Since you must (and should) have TLS everywhere, you'll need to factor that into setup requirements (whether it's acquiring certificates for internal use from a known CA or creating your own internal CA to issue certificates, but you'll need to add it as trusted across your infrastructure/containers/etc).
GraphQL
GraphQL sits somewhere between REST and gRPC. It aims to make requesting data easy through its own query language that gives control to the client.
It's Facebook's brainchild.
Upsides
Its reliance on JSON makes it somewhat REST-like but with the added benefit that the adaptive queries means you can request for the data you want as you want it => no more multiple requests to get everything you need.
It has schema validation and typing so in that sense it's somewhat close to how gRPC defines things.
Downsides
All the flexibility takes a toll on the ability to cache. Just about none of the GraphQL requests are similar to warrant caching.
Despite the name, it's not quite a graph interface. You can't take all the ancestors of a parent entity, for example.
What is the point?
I've been plagued by SOAP and I think I'm not the only one. I want to warn people about the abomination that still roams the dark underbelly of web development.

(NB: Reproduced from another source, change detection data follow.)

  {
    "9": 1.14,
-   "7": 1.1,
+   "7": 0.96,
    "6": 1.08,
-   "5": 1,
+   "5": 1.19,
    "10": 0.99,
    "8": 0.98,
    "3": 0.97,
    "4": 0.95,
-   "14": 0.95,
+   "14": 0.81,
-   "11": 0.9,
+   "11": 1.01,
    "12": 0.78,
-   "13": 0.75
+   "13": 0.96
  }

I've been a dedicated REST developer and took me years to develop a methodical approach to API design. It's ok, but I really think there should be a better way. Despite all the good practices and so on, the vast majority of projects end in a sort of manageable chaos and the lack of verifiable contracts on messaging is a killer.

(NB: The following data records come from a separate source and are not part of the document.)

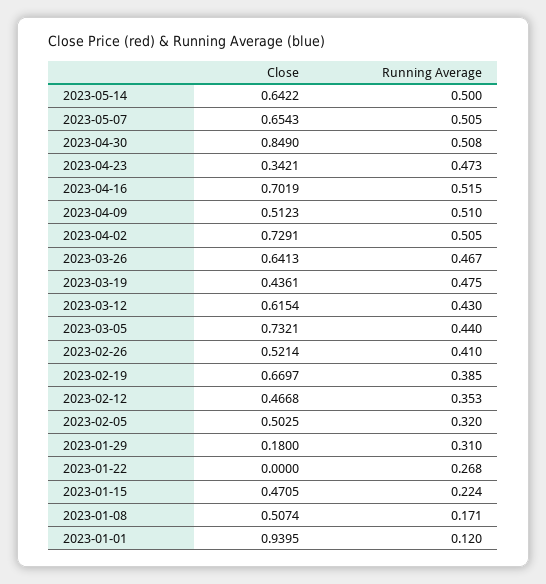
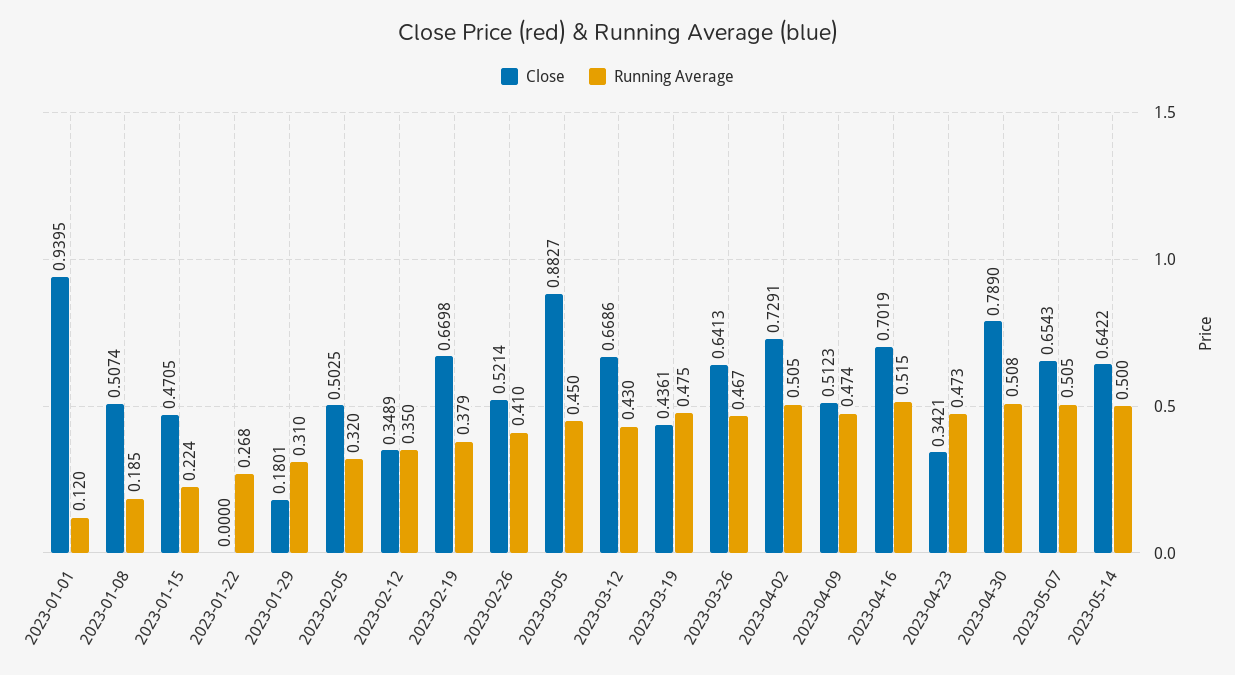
  {
    "Close": {
      "2023-05-14": 0.6422,
      "2023-05-07": 0.6543,
-     "2023-04-30": 0.849,
+     "2023-04-30": 0.789,
      "2023-04-23": 0.3421,
      "2023-04-16": 0.7019,
      "2023-04-09": 0.5123,
      "2023-04-02": 0.7291,
      "2023-03-26": 0.6413,
      "2023-03-19": 0.4361,
-     "2023-03-12": 0.6154,
+     "2023-03-12": 0.6686,
-     "2023-03-05": 0.7321,
+     "2023-03-05": 0.8827,
      "2023-02-26": 0.5214,
-     "2023-02-19": 0.6697,
+     "2023-02-19": 0.6698,
-     "2023-02-12": 0.4668,
+     "2023-02-12": 0.3489,
      "2023-02-05": 0.5025,
-     "2023-01-29": 0.18,
+     "2023-01-29": 0.1801,
      "2023-01-22": 0,
      "2023-01-15": 0.4705,
      "2023-01-08": 0.5074,
      "2023-01-01": 0.9395
    },
    "Running Average": {
      "2023-05-14": 0.5,
      "2023-05-07": 0.505,
      "2023-04-30": 0.508,
      "2023-04-23": 0.473,
      "2023-04-16": 0.515,
-     "2023-04-09": 0.51,
+     "2023-04-09": 0.474,
      "2023-04-02": 0.505,
      "2023-03-26": 0.467,
      "2023-03-19": 0.475,
      "2023-03-12": 0.43,
-     "2023-03-05": 0.44,
+     "2023-03-05": 0.45,
      "2023-02-26": 0.41,
-     "2023-02-19": 0.385,
+     "2023-02-19": 0.379,
-     "2023-02-12": 0.353,
+     "2023-02-12": 0.35,
      "2023-02-05": 0.32,
      "2023-01-29": 0.31,
      "2023-01-22": 0.268,
      "2023-01-15": 0.224,
-     "2023-01-08": 0.171,
+     "2023-01-08": 0.185,
      "2023-01-01": 0.12
    }
  }

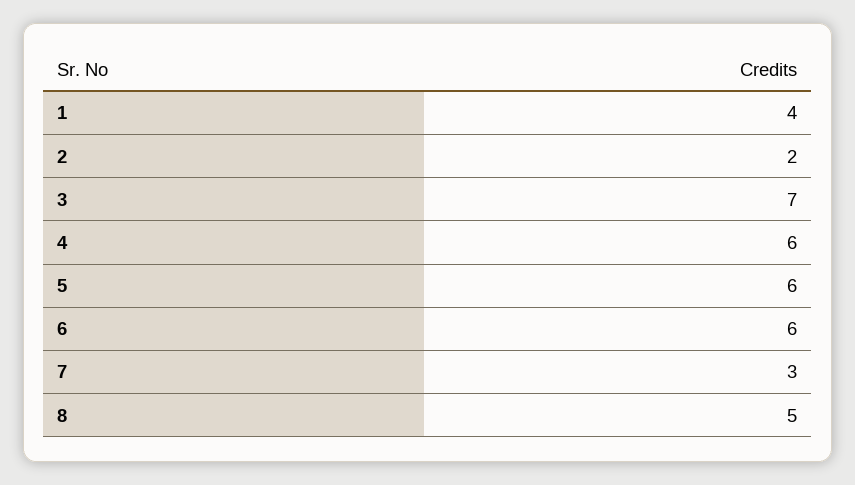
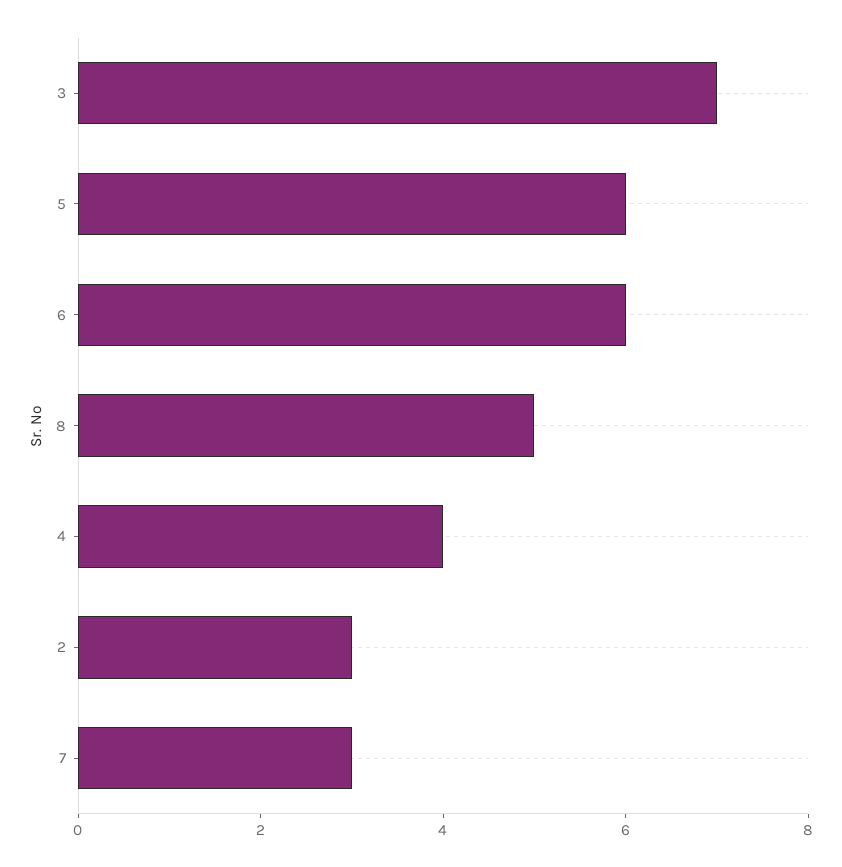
  {
-   "1": 4,
-   "2": 2,
+   "2": 3,
    "3": 7,
-   "4": 6,
+   "4": 4,
    "5": 6,
    "6": 6,
    "7": 3,
    "8": 5
  }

I've tried GraphQL and I see its value. It's awesome for frontend development (you can see its Facebook origins make it a friend to React) but it's a one-way street. I can't imagine making microservices to talk among themselves in GraphQL. It's more structured than REST but the benefits are pretty much client-side.

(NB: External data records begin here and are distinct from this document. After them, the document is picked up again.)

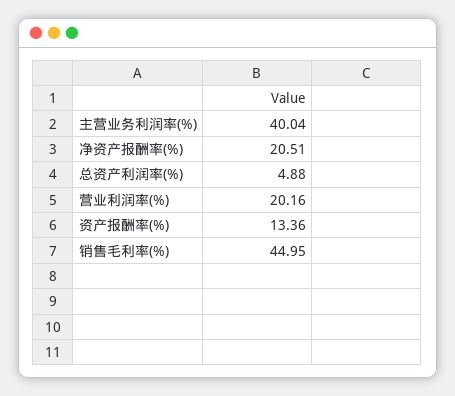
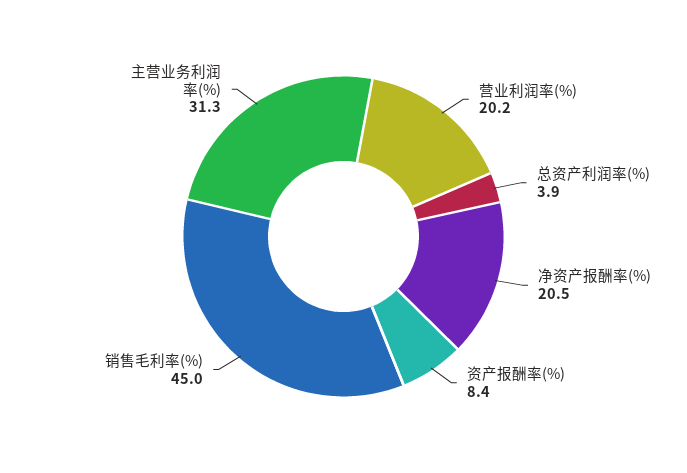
  {
-   "主营业务利润率(%)": 40.04,
+   "主营业务利润率(%)": 31.3,
    "净资产报酬率(%)": 20.51,
-   "总资产利润率(%)": 4.88,
+   "总资产利润率(%)": 3.9,
    "营业利润率(%)": 20.16,
-   "资产报酬率(%)": 13.36,
+   "资产报酬率(%)": 8.4,
    "销售毛利率(%)": 44.95
  }

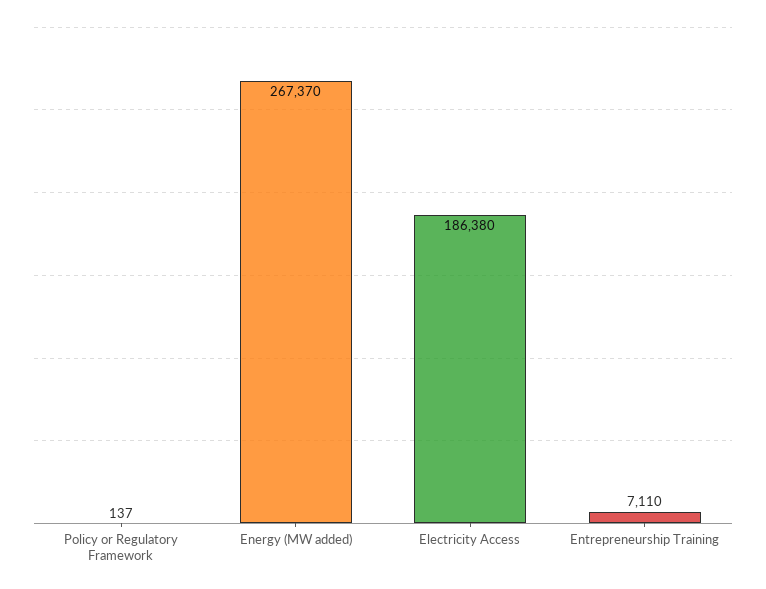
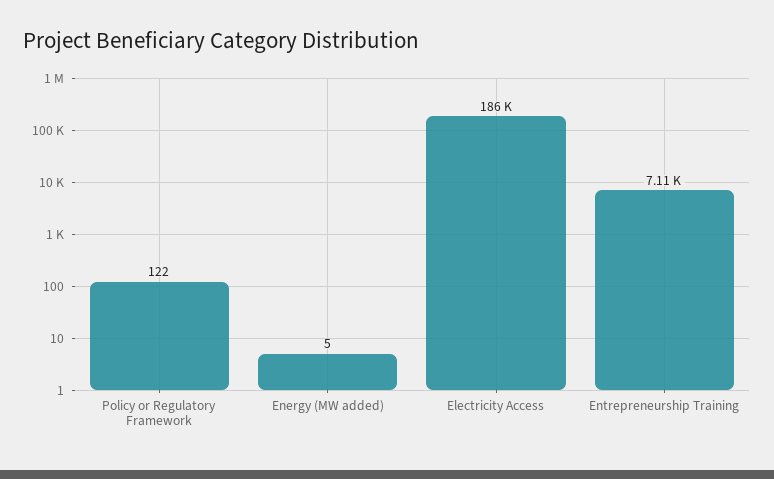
  {
-   "Policy or Regulatory Framework": 137,
+   "Policy or Regulatory Framework": 122,
-   "Energy (MW added)": 267370,
+   "Energy (MW added)": 5,
    "Electricity Access": 186380,
    "Entrepreneurship Training": 7110
  }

GRPC is growing on me. Depending on your tooling, there may be some overhead. PHP setup with building grpc_php_plugin
is painful and heavily dependent on OS (sorry Windows users, you may need to get your hands dirty with WSL2 - but please let me know if I'm wrong though the last time I checked the prebuilt plugin was deprecated). Going at GRPC via Go is amazing (yeah ... coming from Google after all) but with Rust/DotNet/Elixir isn't bad either.
I can only hope to get my GRPC habits up and running the way I did with REST.
Oldest comments (4)
Very good post, thank You so much.
What is your opinion about JsonRPC?
I've used recently and is quite easy to build both server and client in any language; moreover it is easily debuggable and it supports multi response and batch operations in order to avoid REST sub-calls.
I know that some inner services in Google/Docker use this approach and in fact is quite resilient to both microservices communication and frontend usage (I know that are a lot of better options).
Bye
Hi! Thanks for the appreciation.
I had totally forgot about Json-RPC mostly because I think I've only seen it once quite some time ago. Beyond being lighter than SOAP, I don't think much of it, mostly because it feels like SOAP on JSON but without service definition. I know there's an evolution of it, JSON-WSP that's trying to address that shortcoming, but I've never seen it in practice.
We're using JSON-RPC 2.0 in our current project. It looks much more meaningful than REST and better separated from underlying transport. For example, it standartizes request and response format, including "anti-caching"/indempotent request measures and error reporting (no need to fiddle with HTTP error codes which are not intended for this purpose). Beside that it has support for some conveniences like positional parameters (allows reduce request size by omitting field names) and batch request/response. Overall I like how it behaves in real life, although tooling is sparce.
May I ask why ? there are directives in grpahql spec that achieves this, and still facades the multi endpoint hop from the frontend making the request seamless.